Of course, starkly different socio-cultural mores can explain the divergence. In America, smoking is not just widely stigmatized, it’s also slowly regulated out of the public space. Despite the debatable health benefits of bans on outdoor smoking, by 2011 parks in municipalities in all 50 states had smoking bans. And this has had a creeping effect on cultural norms. In the same year, a majority of Americans – 59% – said that they supported making smoking illegal in public spaces. And the drive to stub out cigarettes continues to gather pace. Drugstore CVS will no longer even deign to sell them. Once aspirational – marketed by celebrities, ‘high society’ women and young couples made lucky thanks to Lucky Strike –smoking is now the preserve of the poor in the US. According to government data, 29% of people living below the official poverty level smoke, versus 17.9% of people at or above the poverty level.
Compare and contrast with France, where smoking remains a favoured Gallic pastime and a key part of the country’s cultural fabric. The country has some of the highest smoking rates in Europe, with 32% of men and 26% of women lighting up every day. Unlike in the U.S., government attempts to crack down on the habit have had little or even negative results. Rolling out plain packaging in January appear to have only fuelled La Résistance to smoking cessation measures; with sales actually increasing compared to previous years.

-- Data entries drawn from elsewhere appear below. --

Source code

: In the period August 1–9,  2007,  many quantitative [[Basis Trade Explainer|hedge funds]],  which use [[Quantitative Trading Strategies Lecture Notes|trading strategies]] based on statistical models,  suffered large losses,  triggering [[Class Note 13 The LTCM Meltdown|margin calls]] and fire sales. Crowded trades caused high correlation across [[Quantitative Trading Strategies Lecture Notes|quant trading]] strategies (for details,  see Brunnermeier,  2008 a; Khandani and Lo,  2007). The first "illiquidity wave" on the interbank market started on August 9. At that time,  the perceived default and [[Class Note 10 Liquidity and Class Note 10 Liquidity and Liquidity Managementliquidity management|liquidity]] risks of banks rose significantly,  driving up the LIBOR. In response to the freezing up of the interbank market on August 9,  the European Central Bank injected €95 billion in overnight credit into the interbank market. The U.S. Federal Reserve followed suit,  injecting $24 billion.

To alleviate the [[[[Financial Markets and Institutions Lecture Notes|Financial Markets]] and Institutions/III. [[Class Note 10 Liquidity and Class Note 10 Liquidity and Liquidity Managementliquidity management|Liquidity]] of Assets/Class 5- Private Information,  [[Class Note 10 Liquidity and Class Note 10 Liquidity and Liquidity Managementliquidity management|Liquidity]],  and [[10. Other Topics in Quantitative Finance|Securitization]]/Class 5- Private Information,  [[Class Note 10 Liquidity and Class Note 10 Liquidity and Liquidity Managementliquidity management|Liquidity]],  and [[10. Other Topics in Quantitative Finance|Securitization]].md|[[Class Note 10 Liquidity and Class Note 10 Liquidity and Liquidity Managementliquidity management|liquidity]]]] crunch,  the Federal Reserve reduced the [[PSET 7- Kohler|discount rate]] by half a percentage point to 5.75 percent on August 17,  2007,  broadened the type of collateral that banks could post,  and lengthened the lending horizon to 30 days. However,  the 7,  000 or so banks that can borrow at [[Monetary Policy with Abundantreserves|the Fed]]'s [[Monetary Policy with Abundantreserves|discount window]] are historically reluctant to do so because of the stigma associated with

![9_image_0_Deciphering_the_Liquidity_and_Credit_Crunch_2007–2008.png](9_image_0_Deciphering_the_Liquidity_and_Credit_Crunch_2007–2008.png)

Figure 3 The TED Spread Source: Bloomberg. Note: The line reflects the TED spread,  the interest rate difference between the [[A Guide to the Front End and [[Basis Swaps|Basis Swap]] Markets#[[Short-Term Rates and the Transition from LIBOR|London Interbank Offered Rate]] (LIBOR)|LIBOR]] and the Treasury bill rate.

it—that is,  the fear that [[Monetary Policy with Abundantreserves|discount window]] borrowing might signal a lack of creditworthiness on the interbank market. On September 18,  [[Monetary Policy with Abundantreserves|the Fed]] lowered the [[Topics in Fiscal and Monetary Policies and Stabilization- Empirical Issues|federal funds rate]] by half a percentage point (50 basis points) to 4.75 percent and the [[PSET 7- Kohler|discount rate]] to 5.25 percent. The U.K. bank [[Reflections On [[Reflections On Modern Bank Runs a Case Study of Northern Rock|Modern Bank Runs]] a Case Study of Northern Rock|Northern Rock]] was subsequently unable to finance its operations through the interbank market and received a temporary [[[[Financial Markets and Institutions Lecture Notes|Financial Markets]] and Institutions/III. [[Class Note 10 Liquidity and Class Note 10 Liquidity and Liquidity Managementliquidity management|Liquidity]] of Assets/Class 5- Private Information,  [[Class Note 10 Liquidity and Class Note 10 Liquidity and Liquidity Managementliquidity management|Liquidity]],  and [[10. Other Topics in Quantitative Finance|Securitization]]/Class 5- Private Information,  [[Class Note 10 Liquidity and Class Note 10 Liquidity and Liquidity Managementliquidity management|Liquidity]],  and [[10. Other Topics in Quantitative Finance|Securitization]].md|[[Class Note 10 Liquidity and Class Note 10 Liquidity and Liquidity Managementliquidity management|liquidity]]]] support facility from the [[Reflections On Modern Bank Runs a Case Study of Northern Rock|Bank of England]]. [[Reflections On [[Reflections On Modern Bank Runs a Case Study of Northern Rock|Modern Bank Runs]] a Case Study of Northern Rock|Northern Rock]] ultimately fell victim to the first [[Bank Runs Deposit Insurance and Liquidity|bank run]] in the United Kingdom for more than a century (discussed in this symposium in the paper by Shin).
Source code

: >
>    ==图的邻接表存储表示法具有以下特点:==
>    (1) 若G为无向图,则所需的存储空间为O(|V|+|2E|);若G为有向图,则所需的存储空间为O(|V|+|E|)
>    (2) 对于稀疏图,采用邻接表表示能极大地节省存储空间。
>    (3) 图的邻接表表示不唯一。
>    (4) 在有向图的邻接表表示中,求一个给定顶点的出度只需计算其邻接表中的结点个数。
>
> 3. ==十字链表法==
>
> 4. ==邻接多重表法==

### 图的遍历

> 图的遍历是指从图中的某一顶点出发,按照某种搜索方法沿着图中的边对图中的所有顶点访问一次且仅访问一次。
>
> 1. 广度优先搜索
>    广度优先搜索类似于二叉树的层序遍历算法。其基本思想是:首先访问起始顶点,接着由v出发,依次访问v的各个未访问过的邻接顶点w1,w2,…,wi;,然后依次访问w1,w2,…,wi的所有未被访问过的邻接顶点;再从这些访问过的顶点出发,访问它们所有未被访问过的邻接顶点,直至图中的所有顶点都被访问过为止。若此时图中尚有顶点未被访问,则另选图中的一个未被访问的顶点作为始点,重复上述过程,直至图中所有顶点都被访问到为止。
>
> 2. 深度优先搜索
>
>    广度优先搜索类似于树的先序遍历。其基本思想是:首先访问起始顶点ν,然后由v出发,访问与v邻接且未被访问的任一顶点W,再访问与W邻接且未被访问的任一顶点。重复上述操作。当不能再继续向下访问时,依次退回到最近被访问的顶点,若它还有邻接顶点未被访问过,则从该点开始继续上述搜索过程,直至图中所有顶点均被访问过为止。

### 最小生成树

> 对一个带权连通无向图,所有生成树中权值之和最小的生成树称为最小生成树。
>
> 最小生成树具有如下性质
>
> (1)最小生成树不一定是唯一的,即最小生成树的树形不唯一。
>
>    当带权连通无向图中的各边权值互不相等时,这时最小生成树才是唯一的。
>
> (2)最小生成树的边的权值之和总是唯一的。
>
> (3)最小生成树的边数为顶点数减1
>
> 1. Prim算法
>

But while culture plays a role, policy is arguably more influential. There is a clear difference, for example, in how American and European bureaucracies see the tobacco industry. In the US, it is a sinning industry that must be punished for its past and present sins. In the EU, however, it is seen more as an unpleasant but necessary partner. Something that policy-makers will work with – albeit perhaps while wafting the air around them in distaste – rather than against.
In Europe, resistance to the tobacco industry’s persistent attempts to dominate often seems token, at best. For example, the European Commission’s final draft proposal on implementing a ‘track and trace’ system to help combat smuggling has been widely criticized because of how heavily the tobacco industry is likely to be involved in designing and overseeing the system, something that one commentator said was akin to “putting a fox in charge of the hen house”.
And the hen house is an apt metaphor. Tobacco companies don’t just make the products that are spirited away by nasty smugglers; they have also been known to boost revenue streams and gather material for lobbying campaigns by orchestrating a little smuggling themselves. In 2014 British American Tobacco (BAT) was fined £650,000 by HM Revenue and Customs for flooding the market in Belgium, something that resulted in its brands being illicitly diverted back to the UK.
And of course, this ‘rise in smuggling’ enables tobacco companies to make an all-important point to governments. Cigarettes are already so expensive that people are having to buy them illegally, surely raising taxes to promote smoking cessation would just exacerbate the situation? Speaking about a key report on this topic by Action on Smoking and Health (ASH), the organisation’s chief executive, Deborah Arnott, said: “Our paper shows the appalling hypocrisy of the industry: they have been shouting about illicit trade, while remaining up to their necks in it themselves.”
Yet despite the clear indications that the tobacco industry is – putting it mildly – not to be trusted, Europe seems unperturbed by the fact it will be effectively asking the poacher to take care of its game, favouring as it does a ‘track and trace’ solution which includes the tobacco industry as a third party partner. The only hope to prevent that is for the European Parliament to veto the directive.
With the EU so enmeshed with the tobacco industry, it is difficult to imagine that it would have the will – or the influence – to force the tobacco industry to run US-style mea culpa adverts on the continent. And yet such adverts would be just as relevant in Europe – European lungs develop lesions at just the same rate as US lungs, after all. Their governments, however, have very different attitudes towards preventing this likelihood. And in this case, it is undoubtedly Europe that needs to up its game.